Problems to solve
1) In the forum post about a suspected Mac hack, rewrite the passage from "My mac is hacked" up to and including "going no where.", replacing "lunch" with "dinner".
2) According to the forum post about a suspected Mac hack, what is the poster's friend at school majoring in?
3) Continue the forum post about a suspected Mac hack from the point where it stops.

Passage provided
= Beginning of Section =

My mac is hacked

Joined
Feb 25, 2010
Messages
10
Reaction score
0
Points
1
Suspicious activity on my mac

I have a friend here at school who is majoring in computer engineering. I use the term losely because its more of a social friendship. We drink and socialize at college. At the begining of the year, maybe about 6 days after i got a new computer, He called me up over the phone and wanted me to build a website with me. Told me I can be an admin for a fraternal social networking site he wanted to start. Thusly I agreed and made an admin account using my password thats used for everything. After getting back to school for this semester, he invited me out to lunch to just talk and get back in touch. We mulled over ideas for the site, but it ended up going no where.

= End of Section =

Information shown
= Beginning of Section =

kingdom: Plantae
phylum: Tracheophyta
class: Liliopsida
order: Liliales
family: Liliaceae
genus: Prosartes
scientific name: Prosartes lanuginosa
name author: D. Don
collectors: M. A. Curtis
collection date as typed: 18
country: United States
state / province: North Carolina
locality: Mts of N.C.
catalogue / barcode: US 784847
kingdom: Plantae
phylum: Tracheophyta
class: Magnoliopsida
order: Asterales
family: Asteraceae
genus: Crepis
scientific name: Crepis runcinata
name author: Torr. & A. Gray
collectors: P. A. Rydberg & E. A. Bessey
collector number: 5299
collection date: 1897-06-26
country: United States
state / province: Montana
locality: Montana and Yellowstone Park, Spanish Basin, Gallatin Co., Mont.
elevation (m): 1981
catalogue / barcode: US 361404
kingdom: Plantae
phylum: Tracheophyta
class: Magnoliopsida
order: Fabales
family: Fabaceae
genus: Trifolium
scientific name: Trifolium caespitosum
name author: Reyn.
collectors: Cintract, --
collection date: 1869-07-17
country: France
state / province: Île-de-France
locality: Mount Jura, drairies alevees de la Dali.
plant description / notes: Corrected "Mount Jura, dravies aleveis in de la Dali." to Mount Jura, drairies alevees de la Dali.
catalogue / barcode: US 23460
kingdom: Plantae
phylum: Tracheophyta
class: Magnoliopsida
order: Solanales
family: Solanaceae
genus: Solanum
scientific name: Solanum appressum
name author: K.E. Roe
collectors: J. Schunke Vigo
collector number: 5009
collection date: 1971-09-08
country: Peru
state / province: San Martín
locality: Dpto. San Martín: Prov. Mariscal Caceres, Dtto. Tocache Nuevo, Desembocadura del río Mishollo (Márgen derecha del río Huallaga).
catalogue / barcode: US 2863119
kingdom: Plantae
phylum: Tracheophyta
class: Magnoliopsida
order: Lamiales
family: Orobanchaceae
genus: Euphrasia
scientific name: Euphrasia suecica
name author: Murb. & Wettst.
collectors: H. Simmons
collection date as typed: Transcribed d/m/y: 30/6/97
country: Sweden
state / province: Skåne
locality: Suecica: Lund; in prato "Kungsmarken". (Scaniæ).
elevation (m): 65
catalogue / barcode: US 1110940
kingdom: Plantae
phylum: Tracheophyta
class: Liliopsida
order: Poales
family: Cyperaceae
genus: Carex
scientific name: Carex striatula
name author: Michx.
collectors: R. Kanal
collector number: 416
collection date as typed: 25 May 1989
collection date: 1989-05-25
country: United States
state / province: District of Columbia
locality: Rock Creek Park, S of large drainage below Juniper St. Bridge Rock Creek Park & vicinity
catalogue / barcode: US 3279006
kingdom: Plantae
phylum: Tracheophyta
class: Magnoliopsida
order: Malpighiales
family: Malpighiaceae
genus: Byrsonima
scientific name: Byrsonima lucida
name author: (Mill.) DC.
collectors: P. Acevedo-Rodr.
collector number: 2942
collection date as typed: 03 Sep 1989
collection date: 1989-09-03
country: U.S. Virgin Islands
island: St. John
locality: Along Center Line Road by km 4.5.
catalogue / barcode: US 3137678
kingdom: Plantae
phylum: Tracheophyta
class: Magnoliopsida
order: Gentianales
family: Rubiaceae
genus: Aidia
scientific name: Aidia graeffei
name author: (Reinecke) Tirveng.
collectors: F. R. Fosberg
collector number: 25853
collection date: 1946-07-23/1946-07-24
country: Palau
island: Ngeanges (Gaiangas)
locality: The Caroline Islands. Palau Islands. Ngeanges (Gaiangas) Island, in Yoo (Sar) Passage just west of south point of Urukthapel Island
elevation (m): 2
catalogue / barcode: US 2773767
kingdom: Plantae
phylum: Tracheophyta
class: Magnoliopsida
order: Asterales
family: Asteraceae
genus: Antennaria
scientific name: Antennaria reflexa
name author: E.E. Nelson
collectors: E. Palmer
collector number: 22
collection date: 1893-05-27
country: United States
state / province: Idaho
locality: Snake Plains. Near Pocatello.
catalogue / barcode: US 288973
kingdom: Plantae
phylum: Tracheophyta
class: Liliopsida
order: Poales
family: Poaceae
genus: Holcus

= End of Section =

Answers for the exercise
1)
My mac is hacked

Joined
Feb 25, 2010
Messages
10
Reaction score
0
Points
1
Suspicious activity on my mac

I have a friend here at school who is majoring in computer engineering. I use the term losely because its more of a social friendship. We drink and socialize at college. At the begining of the year, maybe about 6 days after i got a new computer, He called me up over the phone and wanted me to build a website with me. Told me I can be an admin for a fraternal social networking site he wanted to start. Thusly I agreed and made an admin account using my password thats used for everything. After getting back to school for this semester, he invited me out to dinner to just talk and get back in touch. We mulled over ideas for the site, but it ended up going no where.

2) Computer engineering.

3)
Recently I have been experience several hour long lag spikes. I am talking about 48 kbs internet through a wired connection with a Dlink router. I assumed it was my room mate downloading music. I then accessed the router using 192.168.1.1 and blocked all websites with the name torrent bit isohunt and such. The problem didn't resolve. I then proceeded to block access from his computer to the router, so his internet wouldn't work. The problem didn't stop. I then disconnected the router, and directly connected to my computer and then ran a bandwidth test. It showed a speed of 700 kbs.

Then I went and downloaded Little Snatch, a program used to check outgoing data. I had it running in the back round.

After doing that, I created a membership here and started typing away. From about 4 in the morning to 6, I had been doing Due Diligence about hacking and OSX. I learned to look for files that looked out of place. I found one.

In the documents folder
documents.png


A folder called Microsoft User Data


preferencesv.png



In this folder was an Entourage folder that was dated before I bought my mac.

entouragescriptmenus.png


In the Entourage folder were files I could click on as read the script.

eventu.png


There were also files in the Automator.

thisisthedataintheautom.png


Also, is this activity in my library/prefernces suspicious?

microsoftuserdata.png


At the point I thought i was being hacked, and thought the hacker was looking at my computer, it was 6:30am...after two hours of Due Diligence.

I typed into a text document..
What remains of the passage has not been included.